■ **CONJUNTO DE TAREAS**:
a - Duplica sin cambios el fragmento del texto sobre la fotografía y la pintura que va entre "Walter Benjamín en" y "las miniaturas tradicionales.", ambos incluidos.
b - Resume en dos oraciones el texto sobre la fotografía y la pintura.
c - Prolonga el texto sobre la fotografía y la pintura a partir de su última oración.

Con la invención del daguerrotipo en 1838 en Francia y el posterior desarrollo de la fotografía se pensó, en la segunda mitad el siglo XIX, que la pintura desparecería. Pero sobrevivió y ahora es la fotografía (como arte) la que está en una zona de riesgo. Con la precisión implacable de la luz capturada, la fotografía prometía ser la nueva reina de la representación visual. Lejos de rendirse, la pintura encontró las maneras de reinventarse en la modernidad.
Walter Benjamín en un artículo sobre la historia del arte fotográfico, apunta que la auténtica víctima de la fotografía no fue la pintura de paisajes, sino el retrato en miniatura. Las cosas se desarrollaron tan a prisa que ya hacia 1860 la mayoría de las innumerables miniaturitas se habían hecho fotógrafos. Los miniaturistas europeos, al ver disminuida la demanda de sus retratos debido a la popularidad de la fotografía, se reinventaron como fotógrafos, aplicando su conocimiento de la composición, el color y la iluminación a los nuevos retratos fotográficos, que muchas veces se retocaban o coloreaban a mano para asemejarse a las miniaturas tradicionales.

■ **BLOQUE DE DATOS**:
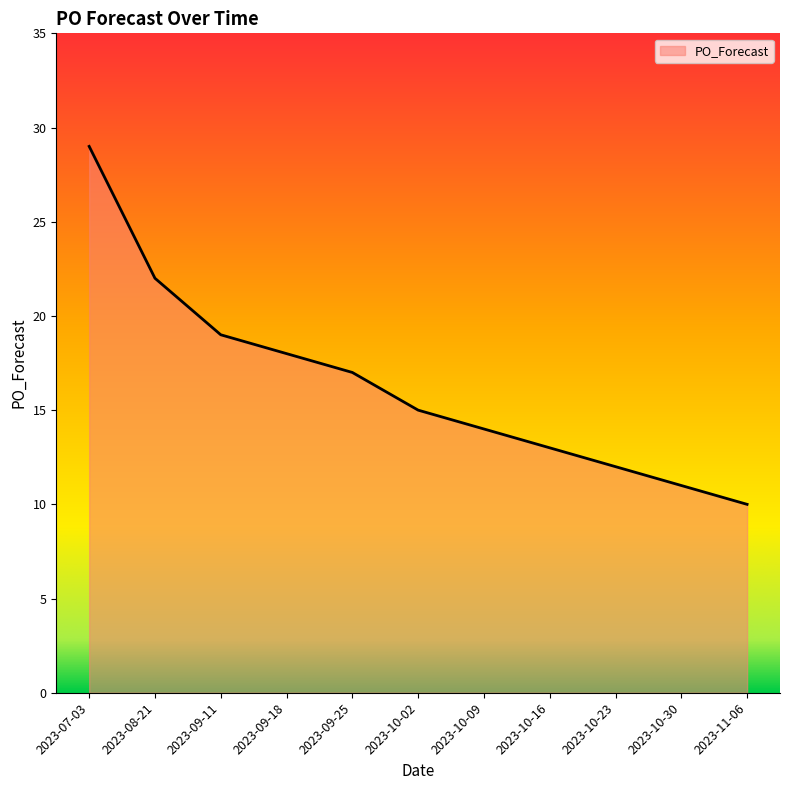

Which category has the lowest value across all series?

2023-11-06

■ **RESPUESTAS ESCRITAS**:
a -
Walter Benjamín en un artículo sobre la historia del arte fotográfico, apunta que la auténtica víctima de la fotografía no fue la pintura de paisajes, sino el retrato en miniatura. Las cosas se desarrollaron tan a prisa que ya hacia 1860 la mayoría de las innumerables miniaturitas se habían hecho fotógrafos. Los miniaturistas europeos, al ver disminuida la demanda de sus retratos debido a la popularidad de la fotografía, se reinventaron como fotógrafos, aplicando su conocimiento de la composición, el color y la iluminación a los nuevos retratos fotográficos, que muchas veces se retocaban o coloreaban a mano para asemejarse a las miniaturas tradicionales.

b - Tras la invención del daguerrotipo en 1838 se pensó que la pintura desaparecería, pero sobrevivió y encontró maneras de reinventarse en la modernidad, y ahora es la fotografía como arte la que está en una zona de riesgo. Un artículo sobre la historia del arte fotográfico señala que la auténtica víctima de la fotografía fue el retrato en miniatura, ya que los miniaturistas europeos se reinventaron como fotógrafos y aplicaron su conocimiento de la composición, el color y la iluminación a retratos que muchas veces se retocaban o coloreaban a mano.

c -
No fue el caso del más importante de los miniaturistas guatemaltecos, y de los más destacados de toda América Latina, Francisco Cabrera (1780-1845), que no alcanzó a vivir plenamente el imperio de la fotografía por haber muerto poco después del descubrimiento del daguerrotipo. Cabrera legó cientos de retratos miniaturistas hechos muchos en marfil. Pero murió en la pobreza extrema, lo que indica la valoración superficial de su obra por la aristocracia guatemalteca que era la que le encargaba los trabajos. La obra de Francisco Cabrera es única en su género por haber hecho retratos de personajes femeninos de su época, mujeres pertenecientes a la aristocracia criolla como el Clan Aycinena, los Pavón, Echevarría y otras familias. El artista retrata no solo las personas sino de manera indirecta su época al haber captado las modas, peinados y actitudes.
La velocidad del cambio ha sido vertiginosa, casi brutal, y el arte ha vivido en una apretada relación con la tecnología. La pintura cedió al retrato fotográfico y se liberó de las cadenas de la representación, entregándose al juego abstracto, simbólico y conceptual. La fotografía, por su parte, encontró su propia poética en el encuadre, la luz y la textura, elevándose más allá del simple registro documental.
Hoy, sin embargo, la fotografía artística camina sobre un hilo frágil, amenazada por la omnipresencia del pixel, la instantaneidad de los dispositivos móviles y la saturación visual que define nuestra era. En cada clic se encapsula una historia, pero también se diluye en la vastedad de lo efímero.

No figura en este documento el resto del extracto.